You're right that Into will be a no-op for Vec<u8>, but I can't use a Vec<8> because the size of the data read from the TCP socket will vary and tungstenite's write_message() API does not take an argument that can specify bytes to write. It takes only a Message which contains only a Vec<u8>. That makes Vec<u8> a non-ideal choice unfortunately :frowning: .

It's good that you're taking performance to this level of consideration, but the cost of calling the underlying allocator is much cheaper than you might think (on the macroscopic level). For 99% of use cases, inputting your data into binary() will be good enough. Plus, the runtime needs the data heap-allocated to be able to process it on its own terms without lifetime limitations (in this case, when the async executor determines it's time to poll the future associated with sending the buffer to the TCP/TLS stream).

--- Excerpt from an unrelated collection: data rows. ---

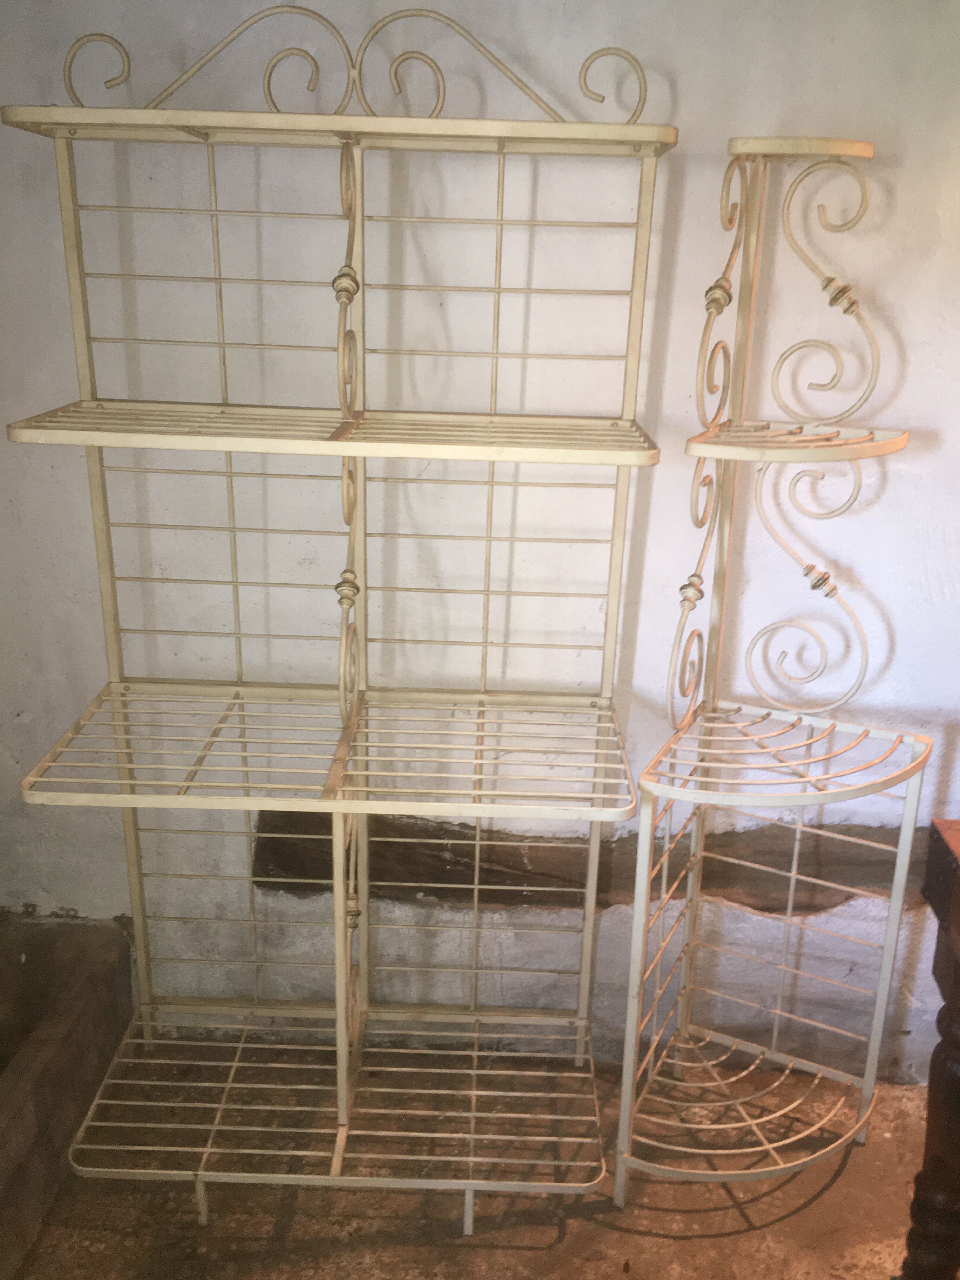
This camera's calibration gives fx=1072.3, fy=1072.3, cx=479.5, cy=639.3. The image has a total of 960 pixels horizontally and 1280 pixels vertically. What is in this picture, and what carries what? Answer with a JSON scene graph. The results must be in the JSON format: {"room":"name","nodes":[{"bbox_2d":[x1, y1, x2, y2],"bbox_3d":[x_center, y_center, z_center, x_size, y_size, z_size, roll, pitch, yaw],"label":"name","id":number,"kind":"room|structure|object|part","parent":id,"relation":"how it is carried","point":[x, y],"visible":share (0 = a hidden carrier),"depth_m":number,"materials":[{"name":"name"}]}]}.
{"room":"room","nodes":[
{"label":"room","id":0,"kind":"room"},
{"bbox_2d":[7,1038,950,1279],"bbox_3d":[0.078,1.405,0.743,4.240,0.104,3.660,2,18,1],"label":"floor","id":1,"kind":"structure","parent":0,"point":[652,1241],"depth_m":1.89,"materials":[{"name":"brown"}]},
{"bbox_2d":[0,913,132,1279],"bbox_3d":[-0.984,0.874,1.651,0.574,0.299,1.178,2,18,1],"label":"wooden box","id":2,"kind":"object","parent":1,"relation":"on","point":[88,993],"visible":0.96,"depth_m":1.91,"materials":[{"name":"brown wood"}]},
{"bbox_2d":[6,4,661,1240],"bbox_3d":[-0.207,0.022,1.732,0.938,1.905,0.444,2,18,1],"label":"rack","id":3,"kind":"object","parent":1,"relation":"on","point":[344,453],"visible":0.99,"depth_m":1.76,"materials":[{"name":"metal"}]},
{"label":"leg","id":4,"kind":"part","parent":3,"relation":"part of","materials":[{"name":"metal"}]},
{"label":"leg","id":5,"kind":"part","parent":3,"relation":"part of","materials":[{"name":"metal"}]},
{"bbox_2d":[609,138,927,1220],"bbox_3d":[0.493,0.116,1.760,0.416,1.747,0.453,2,18,1],"label":"corner shelf","id":6,"kind":"object","parent":1,"relation":"on","point":[644,794],"visible":0.99,"depth_m":1.79,"materials":[{"name":"white metal"}]},
{"bbox_2d":[901,819,959,1279],"bbox_3d":[0.964,0.820,1.162,0.794,0.810,1.070,2,18,1],"label":"wooden table","id":7,"kind":"object","parent":1,"relation":"on","point":[929,1136],"visible":0.99,"depth_m":1.55,"materials":[{"name":"brown wood"}]},
{"bbox_2d":[1,0,959,1089],"bbox_3d":[0.225,-0.301,1.934,3.782,2.440,0.154,2,18,1],"label":"wall","id":8,"kind":"structure","parent":0,"point":[900,323],"depth_m":1.88,"materials":[{"name":"white paint"}]},
{"bbox_2d":[253,809,943,912],"bbox_3d":[0.412,0.434,2.046,1.709,0.190,0.093,2,18,1],"label":"wooden beam","id":9,"kind":"object","parent":8,"relation":"attached to","point":[531,861],"visible":0.62,"depth_m":2.03,"materials":[{"name":"brown wood"}]}
]}

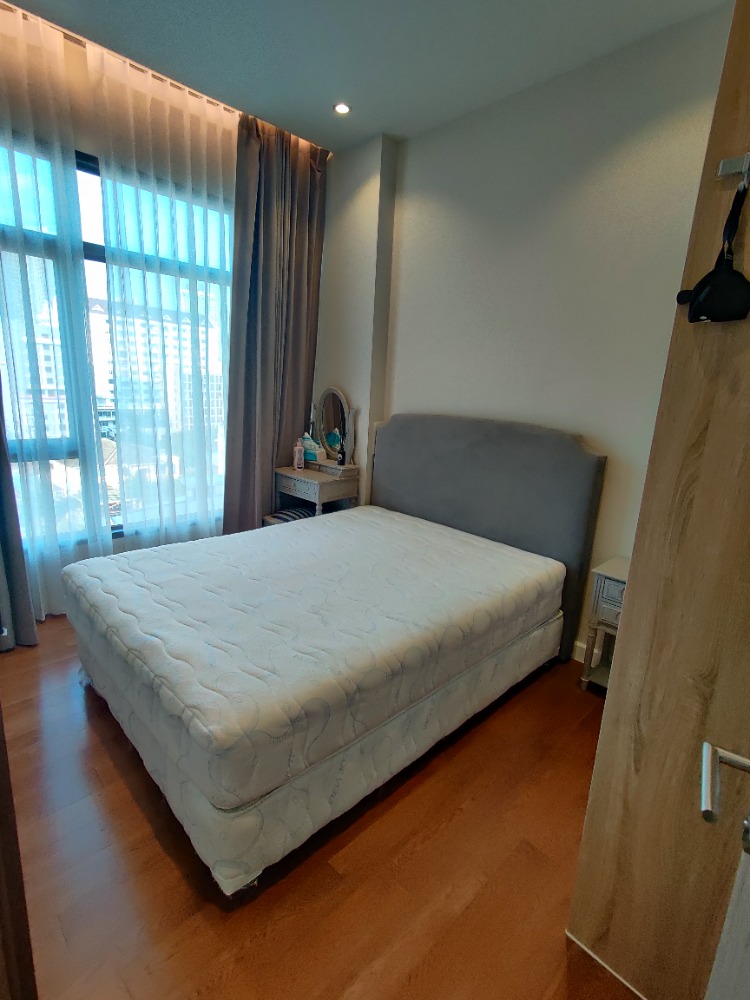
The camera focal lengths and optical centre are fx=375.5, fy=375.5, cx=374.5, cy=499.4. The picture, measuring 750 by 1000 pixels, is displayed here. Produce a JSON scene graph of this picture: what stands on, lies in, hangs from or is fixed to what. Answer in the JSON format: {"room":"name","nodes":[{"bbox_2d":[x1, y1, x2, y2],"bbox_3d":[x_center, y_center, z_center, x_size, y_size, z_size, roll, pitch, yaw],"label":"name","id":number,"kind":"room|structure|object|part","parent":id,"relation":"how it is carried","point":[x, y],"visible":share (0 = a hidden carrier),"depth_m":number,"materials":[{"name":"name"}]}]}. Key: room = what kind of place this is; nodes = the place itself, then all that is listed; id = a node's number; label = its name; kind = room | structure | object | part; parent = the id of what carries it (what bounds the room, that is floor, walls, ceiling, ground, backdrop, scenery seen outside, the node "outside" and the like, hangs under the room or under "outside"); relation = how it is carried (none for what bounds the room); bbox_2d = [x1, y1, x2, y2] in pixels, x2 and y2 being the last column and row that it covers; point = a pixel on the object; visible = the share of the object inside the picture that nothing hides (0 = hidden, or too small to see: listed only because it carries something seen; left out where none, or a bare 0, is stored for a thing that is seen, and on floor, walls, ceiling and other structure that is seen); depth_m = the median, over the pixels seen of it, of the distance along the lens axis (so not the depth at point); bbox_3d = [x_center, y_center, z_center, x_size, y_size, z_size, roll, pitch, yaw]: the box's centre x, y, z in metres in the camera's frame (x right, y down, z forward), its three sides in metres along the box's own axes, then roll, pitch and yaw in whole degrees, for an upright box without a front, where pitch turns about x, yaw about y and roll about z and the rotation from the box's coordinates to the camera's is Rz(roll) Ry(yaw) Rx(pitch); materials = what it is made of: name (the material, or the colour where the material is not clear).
{"room":"bedroom","nodes":[
{"label":"bedroom","id":0,"kind":"room"},
{"bbox_2d":[0,4,325,616],"bbox_3d":[-1.784,-0.884,2.409,0.221,3.360,3.214,16,19,43],"label":"window wall","id":1,"kind":"structure","parent":0,"point":[81,148],"depth_m":2.19,"materials":[{"name":"glass"}]},
{"bbox_2d":[0,138,232,545],"bbox_3d":[-1.796,-0.886,2.513,0.136,2.429,2.362,16,19,43],"label":"window","id":2,"kind":"structure","parent":1,"relation":"in","point":[89,253],"depth_m":2.45,"materials":[{"name":"glass"}]},
{"bbox_2d":[0,618,647,999],"bbox_3d":[-0.445,1.188,1.497,4.636,0.101,3.814,16,19,43],"label":"floor","id":3,"kind":"structure","parent":0,"point":[174,870],"depth_m":1.24,"materials":[{"name":"brown wood"}]},
{"bbox_2d":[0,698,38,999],"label":"door frame","id":4,"kind":"object","parent":3,"relation":"on","point":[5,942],"visible":0.94,"depth_m":0.66,"materials":[{"name":"brown wood"}]},
{"bbox_2d":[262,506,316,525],"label":"stool","id":5,"kind":"object","parent":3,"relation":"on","point":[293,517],"visible":0.23,"depth_m":3.07,"materials":[{"name":"fabric"}]},
{"bbox_2d":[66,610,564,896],"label":"box spring","id":6,"kind":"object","parent":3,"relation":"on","point":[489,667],"visible":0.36,"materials":[{"name":"white fabric"}]},
{"bbox_2d":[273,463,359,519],"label":"vanity table","id":7,"kind":"object","parent":3,"relation":"on","point":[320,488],"visible":0.54,"depth_m":3.10,"materials":[{"name":"wood"}]},
{"bbox_2d":[293,437,304,469],"bbox_3d":[-0.640,-0.390,3.164,0.074,0.245,0.069,-7,17,-34],"label":"bottle","id":8,"kind":"object","parent":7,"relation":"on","point":[299,465],"visible":1,"depth_m":3.14,"materials":[{"name":"pink plastic"}]},
{"bbox_2d":[300,432,321,463],"bbox_3d":[-0.557,-0.453,3.261,0.187,0.223,0.093,10,15,28],"label":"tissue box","id":9,"kind":"object","parent":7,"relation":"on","point":[305,440],"visible":0.89,"depth_m":3.22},
{"bbox_2d":[310,388,355,470],"bbox_3d":[-0.375,-0.618,3.210,0.528,0.654,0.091,16,19,43],"label":"vanity mirror","id":10,"kind":"object","parent":7,"relation":"on","point":[334,391],"visible":0.96,"depth_m":3.21,"materials":[{"name":"mirror"}]},
{"bbox_2d":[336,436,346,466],"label":"bottle","id":11,"kind":"object","parent":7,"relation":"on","point":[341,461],"visible":1,"depth_m":3.08,"materials":[{"name":"black"}]},
{"bbox_2d":[66,414,603,899],"bbox_3d":[-0.162,0.277,2.125,1.784,1.377,2.238,16,19,43],"label":"bed","id":12,"kind":"object","parent":3,"relation":"on","point":[396,482],"visible":0.97,"depth_m":1.61,"materials":[{"name":"white fabric"}]},
{"bbox_2d":[62,504,563,883],"bbox_3d":[-0.260,0.602,2.187,1.769,0.551,2.183,16,19,43],"label":"mattress","id":13,"kind":"object","parent":12,"relation":"on","point":[196,543],"visible":0.96,"depth_m":1.48,"materials":[{"name":"white fabric"}]},
{"bbox_2d":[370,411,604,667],"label":"headboard","id":14,"kind":"object","parent":3,"relation":"on","point":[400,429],"visible":0.69,"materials":[{"name":"grey fabric"}]},
{"bbox_2d":[580,556,630,691],"bbox_3d":[1.417,0.733,1.995,0.474,0.714,0.367,16,19,43],"label":"nightstand","id":15,"kind":"object","parent":3,"relation":"on","point":[612,582],"visible":0.26,"depth_m":1.99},
{"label":"drawer","id":16,"kind":"part","parent":15,"relation":"part of","materials":[{"name":"white wood"}]},
{"bbox_2d":[566,2,749,997],"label":"door","id":17,"kind":"object","parent":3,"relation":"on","point":[746,114],"visible":0.95,"depth_m":0.83,"materials":[{"name":"brown wood"}]},
{"bbox_2d":[699,741,749,999],"bbox_3d":[0.355,0.264,0.136,0.184,2.336,0.941,12,16,34],"label":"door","id":18,"kind":"structure","parent":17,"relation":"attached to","point":[707,786],"depth_m":0.53,"materials":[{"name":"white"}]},
{"bbox_2d":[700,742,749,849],"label":"door handle","id":19,"kind":"object","parent":17,"relation":"attached to","point":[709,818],"visible":0.99,"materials":[{"name":"silver metal"}]},
{"bbox_2d":[716,153,749,187],"bbox_3d":[0.660,-0.590,0.658,0.082,0.050,0.028,16,19,43],"label":"coat hook","id":20,"kind":"object","parent":17,"relation":"attached to","point":[730,160],"visible":0.98,"depth_m":0.68,"materials":[{"name":"silver metal"}]},
{"bbox_2d":[674,172,749,323],"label":"bag","id":21,"kind":"object","parent":20,"relation":"hanging from","point":[716,276],"visible":0.98,"depth_m":0.70,"materials":[{"name":"black fabric"}]},
{"bbox_2d":[0,0,735,153],"bbox_3d":[-0.298,-2.139,0.877,4.342,0.114,3.705,16,19,43],"label":"ceiling","id":22,"kind":"structure","parent":0,"point":[400,116],"depth_m":1.94,"materials":[{"name":"paint"}]},
{"bbox_2d":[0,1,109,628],"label":"sheer curtain","id":23,"kind":"object","parent":22,"relation":"hanging from","point":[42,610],"visible":0.99,"depth_m":2.11,"materials":[{"name":"white fabric"}]},
{"bbox_2d":[84,42,235,546],"bbox_3d":[-1.338,-0.993,2.735,0.109,3.480,1.014,16,19,43],"label":"sheer curtain","id":24,"kind":"object","parent":22,"relation":"hanging from","point":[137,194],"visible":0.85,"depth_m":2.56,"materials":[{"name":"fabric"}]},
{"bbox_2d":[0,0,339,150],"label":"curtain rail","id":25,"kind":"object","parent":22,"relation":"attached to","point":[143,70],"visible":0.65,"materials":[{"name":"metal"}]},
{"bbox_2d":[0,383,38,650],"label":"dark curtain","id":26,"kind":"object","parent":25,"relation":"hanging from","point":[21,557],"visible":0.95,"depth_m":2.08,"materials":[{"name":"grey fabric"}]},
{"bbox_2d":[224,115,328,532],"bbox_3d":[-0.788,-1.052,3.043,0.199,3.424,0.776,16,19,43],"label":"right curtain","id":27,"kind":"object","parent":22,"relation":"hanging from","point":[270,202],"visible":0.84,"depth_m":2.93,"materials":[{"name":"fabric"}]},
{"bbox_2d":[333,102,350,114],"bbox_3d":[-0.208,-2.470,2.372,0.108,0.008,0.107,16,19,43],"label":"ceiling light","id":28,"kind":"object","parent":22,"relation":"in","point":[341,108],"visible":0.99,"depth_m":2.37,"materials":[{"name":"white"}]},
{"bbox_2d":[319,4,737,661],"bbox_3d":[0.936,-0.734,2.383,3.815,3.281,0.204,16,19,43],"label":"back wall","id":29,"kind":"structure","parent":0,"point":[411,400],"depth_m":2.13,"materials":[{"name":"paint"}]},
{"bbox_2d":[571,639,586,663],"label":"baseboard","id":30,"kind":"structure","parent":29,"relation":"attached to","point":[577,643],"depth_m":2.32,"materials":[{"name":"white paint"}]},
{"label":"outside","id":31,"kind":"structure","parent":0,"visible":0},
{"bbox_2d":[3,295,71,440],"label":"building","id":32,"kind":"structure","parent":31,"point":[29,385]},
{"bbox_2d":[87,291,224,434],"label":"building","id":33,"kind":"structure","parent":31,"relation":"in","point":[97,305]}
]}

It's a common beginner phase to be OCD about optimization. Once you get to testing the program in real-world settings, you will realize most of that OCD tuning didn't make much of a difference. Being OCD does teach one alot about the inner workings though, so I won't discourage it; just realize you will tend to overestimate the degree of performance loss

What you're saying makes sense of course @nologik. I'm in fact pressing ahead with writing the code with tungstenite so that I can get an actual sense of performance. However, with infrastructural code like a network tunnel there is very little else going on in the program other than the data copy. Therefore if you have to allocate on every copy, it is likely to make a significant difference in my experience.

Anyway, looks like I don't have any alternative with tungstenite so I'll just try and measure the performance and see if it's acceptable. Otherwise, I could switch to the older library websockets because they do not seem to have the allocation problem.